I have two files, wordlist.txt
and text.txt
.
The first file, wordlist.txt
, contains a huge list of words in Chinese, Japanese, and Korean, e.g.:
你
你们
我
The second file, text.txt
, contains long passages, e.g.:
你们要去哪里?
卡拉OK好不好?
I want to create a new word list (wordsfount.txt
), but it should only contain those lines from wordlist.txt
which are found at least once within text.txt
. The output file from the above should show this:
你
你们
"我" is not found in this list because it is never found in text.txt
.
I want to find a very fast way to create this list which only contains lines from the first file that are found in the second.

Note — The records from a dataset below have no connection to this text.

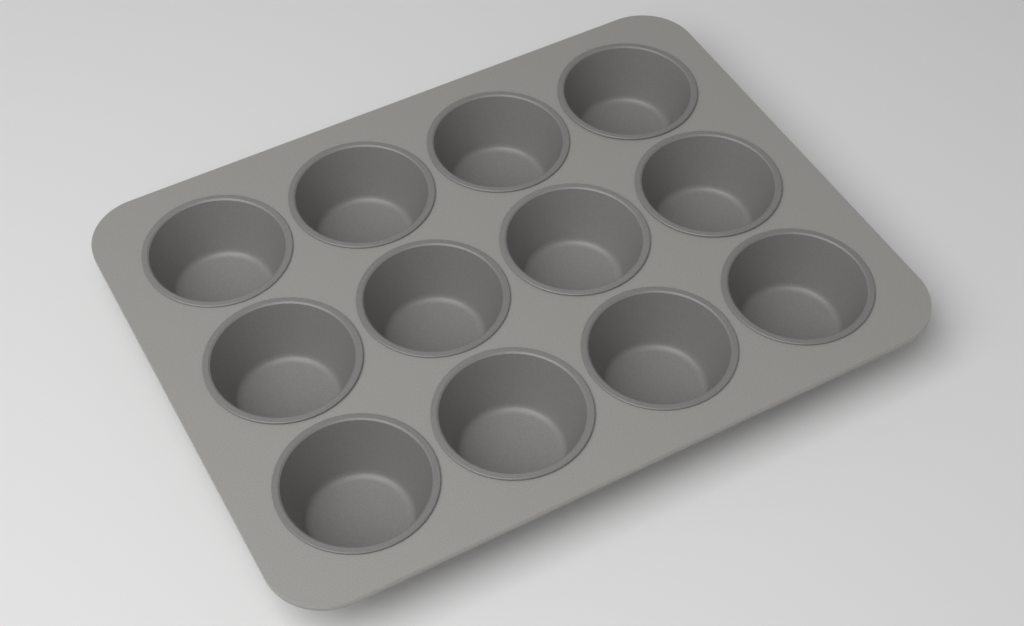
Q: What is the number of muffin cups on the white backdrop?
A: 12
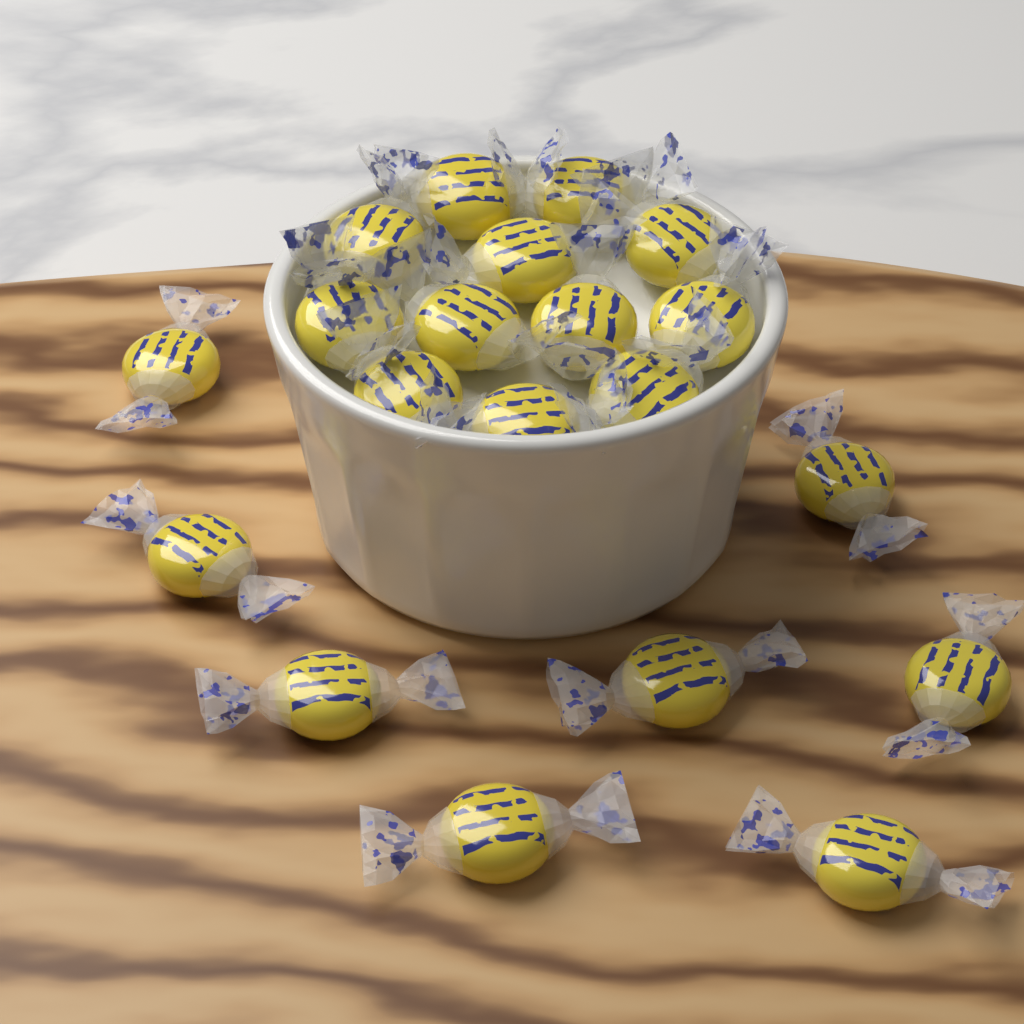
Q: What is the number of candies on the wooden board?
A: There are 20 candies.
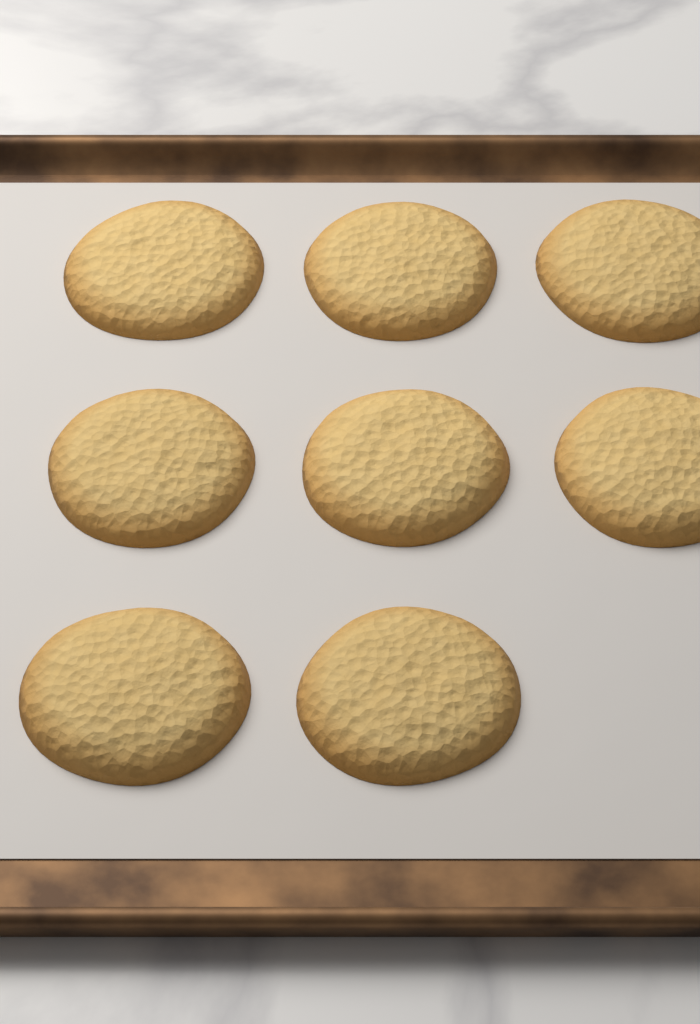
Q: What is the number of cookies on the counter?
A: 8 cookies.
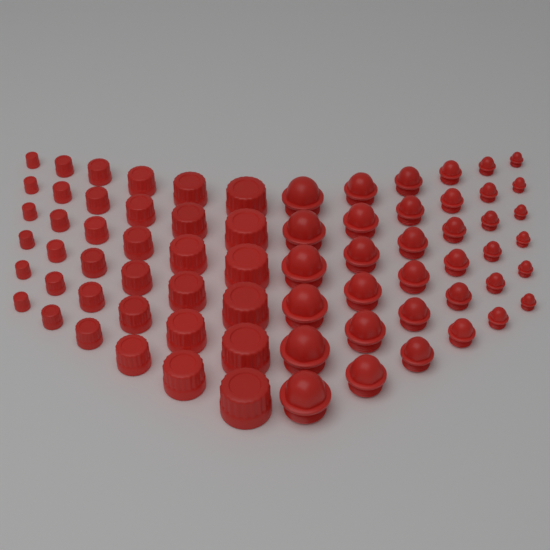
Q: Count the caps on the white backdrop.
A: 36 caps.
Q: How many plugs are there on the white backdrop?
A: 36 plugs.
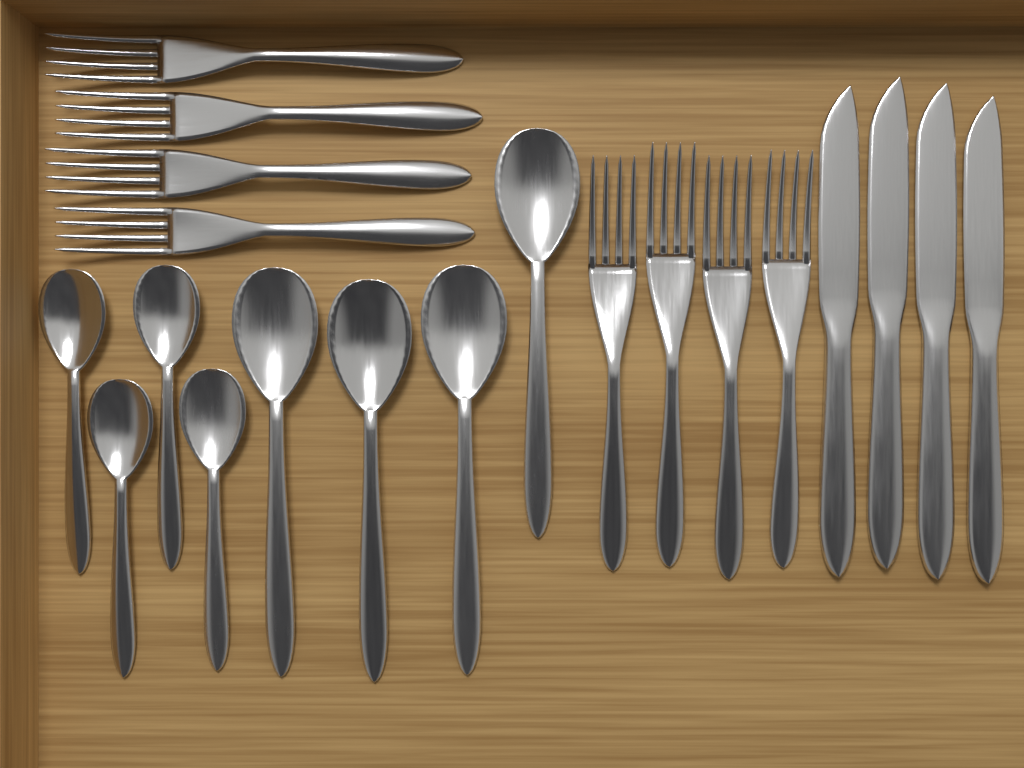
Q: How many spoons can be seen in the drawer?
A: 8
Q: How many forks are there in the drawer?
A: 8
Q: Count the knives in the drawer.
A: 4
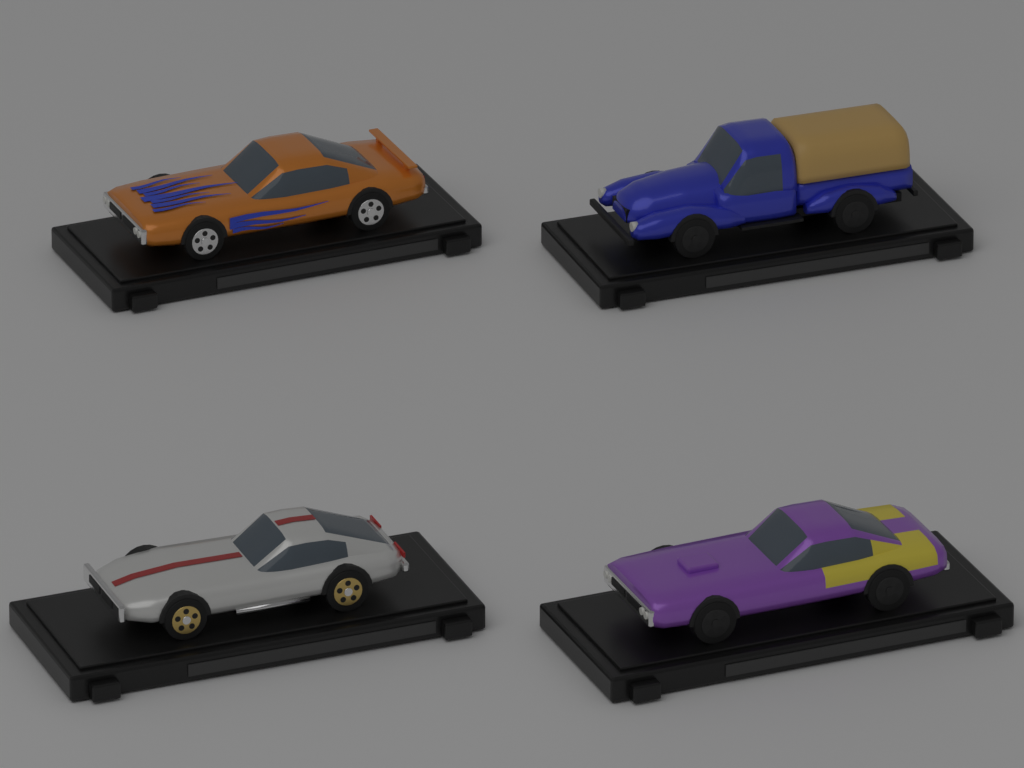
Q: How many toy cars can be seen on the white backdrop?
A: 4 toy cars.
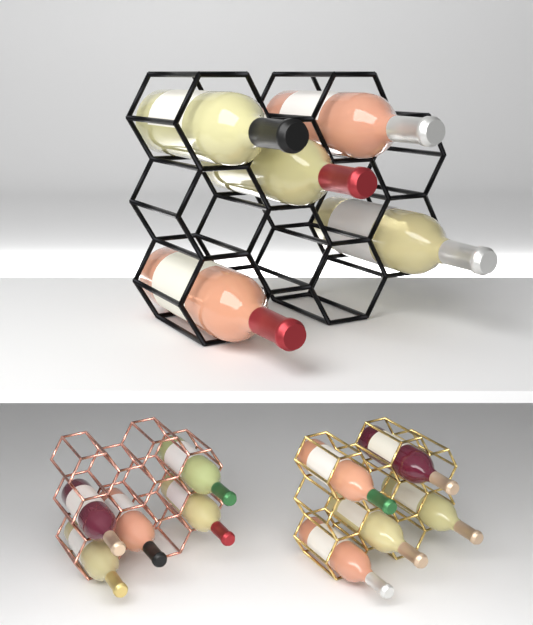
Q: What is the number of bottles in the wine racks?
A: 15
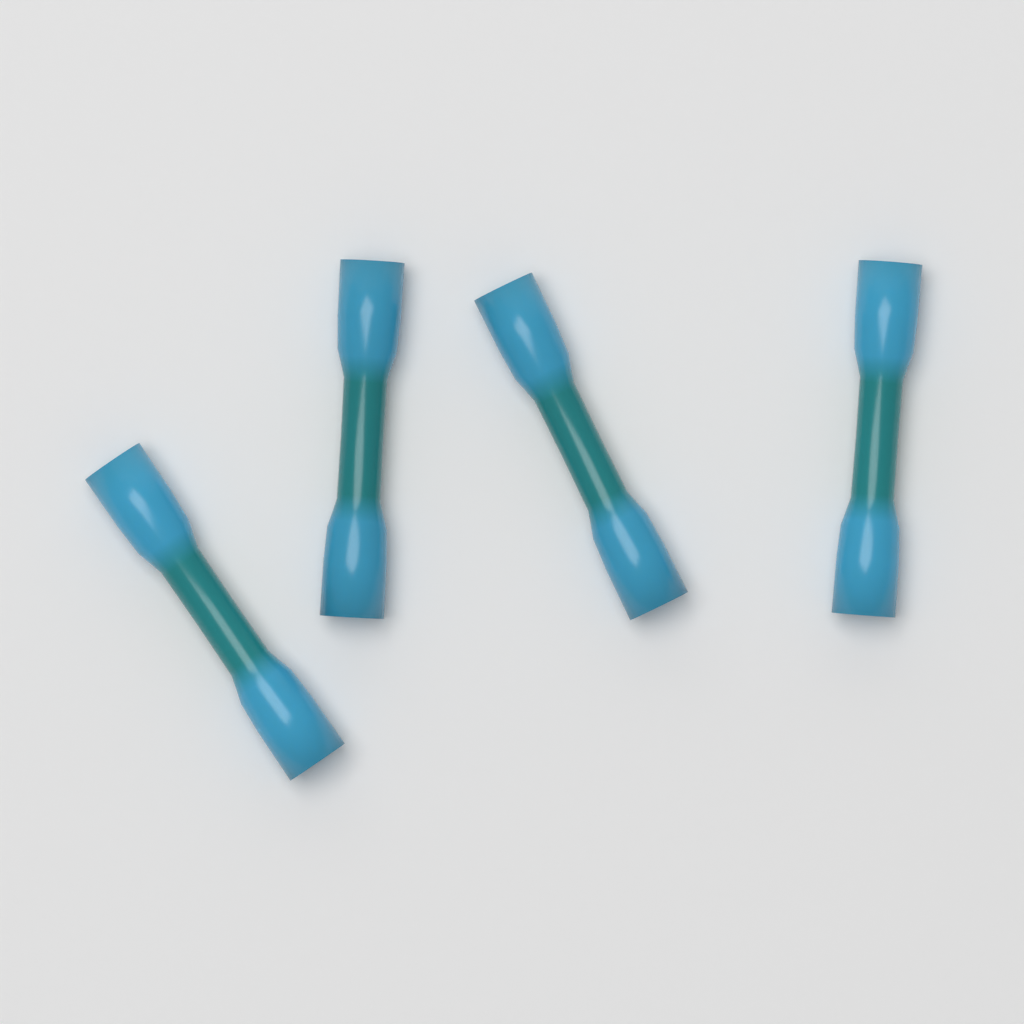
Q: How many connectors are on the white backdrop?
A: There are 4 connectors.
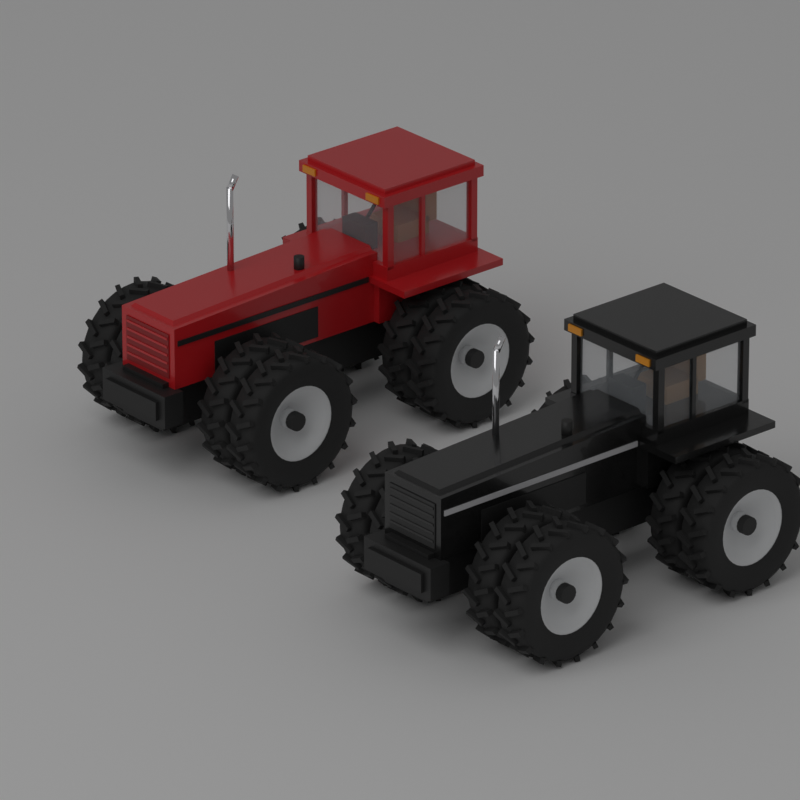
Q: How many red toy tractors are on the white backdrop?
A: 1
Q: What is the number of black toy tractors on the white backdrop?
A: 1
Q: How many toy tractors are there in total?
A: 2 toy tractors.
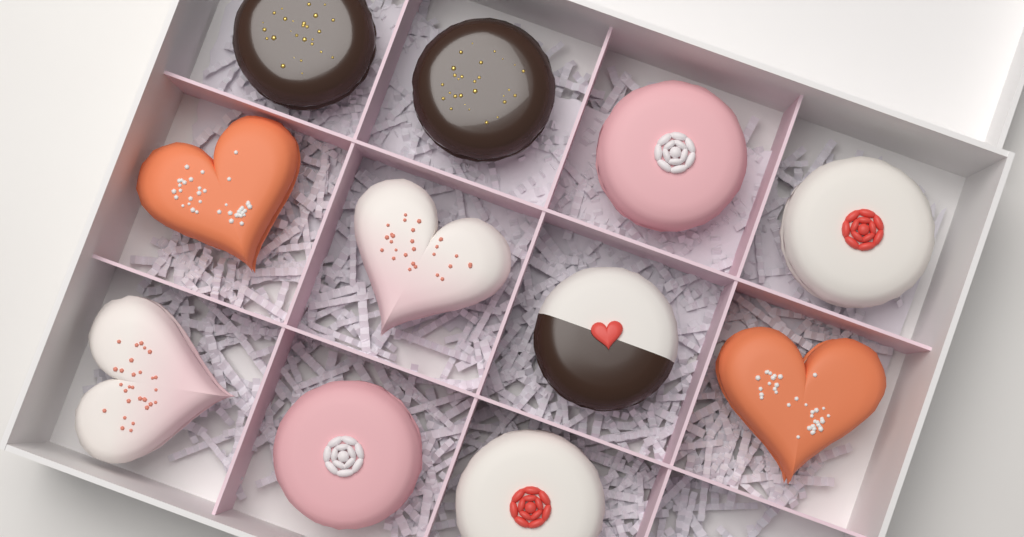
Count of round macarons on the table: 7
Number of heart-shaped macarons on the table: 4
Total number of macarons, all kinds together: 11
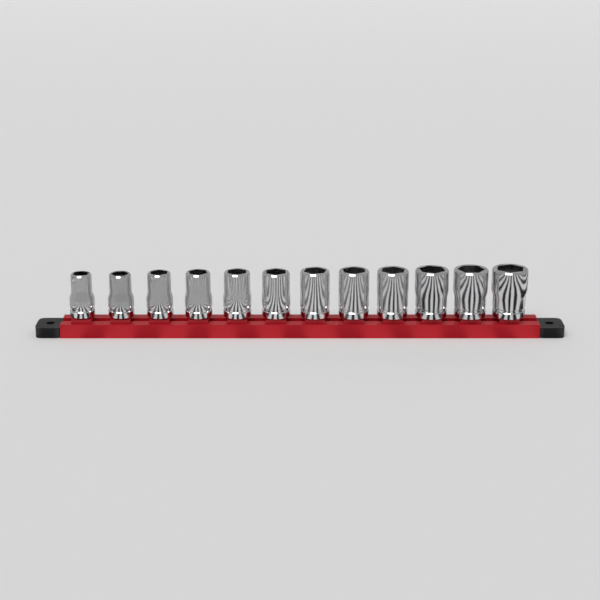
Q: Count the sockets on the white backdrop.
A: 12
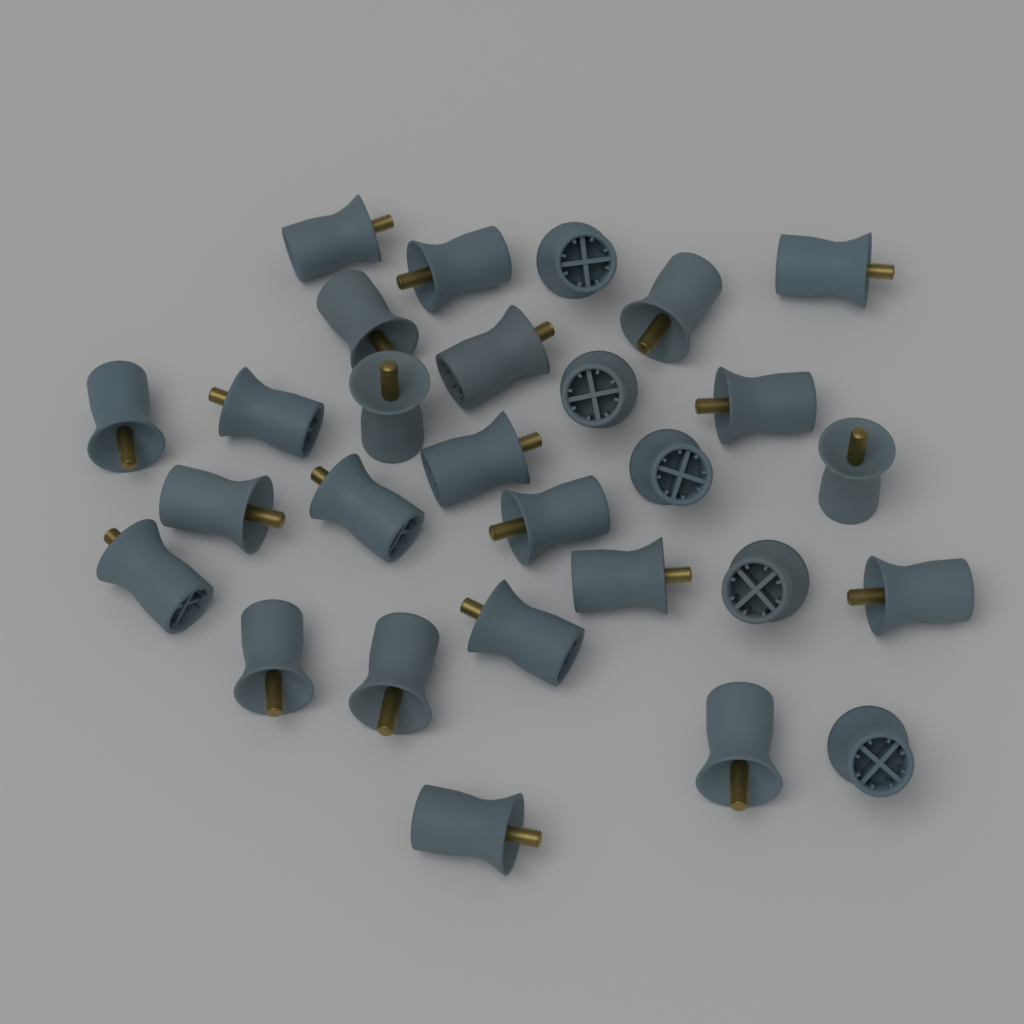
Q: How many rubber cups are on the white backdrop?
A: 28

I know a simple way in BASH to check each line in worlist.txt
and see if it is in text.txt
using grep
:
a=1
while read line
do
c=`grep -c $line text.txt`
if [ "$c" -ge 1 ]
then
echo $line >> wordsfound.txt
echo "Found" $a
fi
echo "Not found" $a
a=`expr $a + 1`
done < wordlist.txt
Unfortunately, as wordlist.txt
is a very long list, this process takes many hours. There must be a faster solution. Here is one consideration:
As the files contain CJK letters, they can be thought of as a giant alphabet with about 8,000 letters. So nearly every word share characters. E.g.:
我
我们
Due to this fact, if "我" is never found within text.txt
, then it is quite logical that "我们" never appears either. A faster script might perhaps check "我" first, and upon finding that it is not present, would avoid checking every subsequent word contained withing wordlist.txt
that also contained within wordlist.txt
. If there are about 8,000 unique characters found in wordlist.txt
, then the script should not need to check so many lines.
What is the fastest way to create the list containing only those words that are in the first file that are also found somewhere within in the second?